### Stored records
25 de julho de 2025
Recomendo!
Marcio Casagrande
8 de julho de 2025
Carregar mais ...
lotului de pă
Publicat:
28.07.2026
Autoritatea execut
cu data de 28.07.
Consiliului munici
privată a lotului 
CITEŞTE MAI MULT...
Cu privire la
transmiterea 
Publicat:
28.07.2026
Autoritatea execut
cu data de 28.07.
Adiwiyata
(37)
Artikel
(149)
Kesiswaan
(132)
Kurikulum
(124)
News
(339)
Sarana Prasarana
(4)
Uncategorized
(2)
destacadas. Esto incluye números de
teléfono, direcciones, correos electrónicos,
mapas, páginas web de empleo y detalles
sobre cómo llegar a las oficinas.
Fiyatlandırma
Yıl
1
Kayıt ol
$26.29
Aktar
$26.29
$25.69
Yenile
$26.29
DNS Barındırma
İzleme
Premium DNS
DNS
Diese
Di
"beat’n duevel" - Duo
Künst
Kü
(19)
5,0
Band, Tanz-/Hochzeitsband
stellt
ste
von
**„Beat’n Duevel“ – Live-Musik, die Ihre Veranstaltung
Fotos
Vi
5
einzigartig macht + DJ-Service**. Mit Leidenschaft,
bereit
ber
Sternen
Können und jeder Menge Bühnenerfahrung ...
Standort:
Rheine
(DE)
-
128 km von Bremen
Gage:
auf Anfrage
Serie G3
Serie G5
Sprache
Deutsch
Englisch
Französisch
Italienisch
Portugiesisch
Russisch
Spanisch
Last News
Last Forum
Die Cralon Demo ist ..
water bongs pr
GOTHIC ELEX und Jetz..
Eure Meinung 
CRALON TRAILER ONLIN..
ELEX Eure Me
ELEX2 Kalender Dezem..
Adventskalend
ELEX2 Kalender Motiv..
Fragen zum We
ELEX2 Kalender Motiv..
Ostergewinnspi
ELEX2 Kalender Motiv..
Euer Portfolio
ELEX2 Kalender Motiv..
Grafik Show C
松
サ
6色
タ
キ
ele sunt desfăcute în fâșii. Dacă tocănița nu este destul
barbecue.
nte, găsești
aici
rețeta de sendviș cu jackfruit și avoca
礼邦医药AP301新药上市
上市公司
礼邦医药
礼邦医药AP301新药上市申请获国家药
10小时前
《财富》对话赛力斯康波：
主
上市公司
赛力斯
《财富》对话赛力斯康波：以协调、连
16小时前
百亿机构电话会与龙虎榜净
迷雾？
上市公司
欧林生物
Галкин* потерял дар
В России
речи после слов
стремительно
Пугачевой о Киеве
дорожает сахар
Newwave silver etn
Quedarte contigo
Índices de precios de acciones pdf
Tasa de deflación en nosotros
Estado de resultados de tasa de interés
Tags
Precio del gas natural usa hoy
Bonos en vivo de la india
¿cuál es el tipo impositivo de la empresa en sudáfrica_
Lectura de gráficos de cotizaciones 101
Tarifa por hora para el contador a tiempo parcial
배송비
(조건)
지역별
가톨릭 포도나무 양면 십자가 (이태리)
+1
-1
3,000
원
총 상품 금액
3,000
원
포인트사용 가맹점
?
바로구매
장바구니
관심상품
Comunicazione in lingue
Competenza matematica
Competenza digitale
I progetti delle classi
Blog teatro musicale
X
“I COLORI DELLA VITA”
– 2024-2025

### Required action
Please transcribe only the lines in the records above running from the line that has "Euer Portfolio" through the line that has "стремительно", both included, exactly as they appear.

### Solution to the exercise
Euer Portfolio
ELEX2 Kalender Motiv..
Grafik Show C
松
サ
6色
タ
キ
ele sunt desfăcute în fâșii. Dacă tocănița nu este destul
barbecue.
nte, găsești
aici
rețeta de sendviș cu jackfruit și avoca
礼邦医药AP301新药上市
上市公司
礼邦医药
礼邦医药AP301新药上市申请获国家药
10小时前
《财富》对话赛力斯康波：
主
上市公司
赛力斯
《财富》对话赛力斯康波：以协调、连
16小时前
百亿机构电话会与龙虎榜净
迷雾？
上市公司
欧林生物
Галкин* потерял дар
В России
речи после слов
стремительно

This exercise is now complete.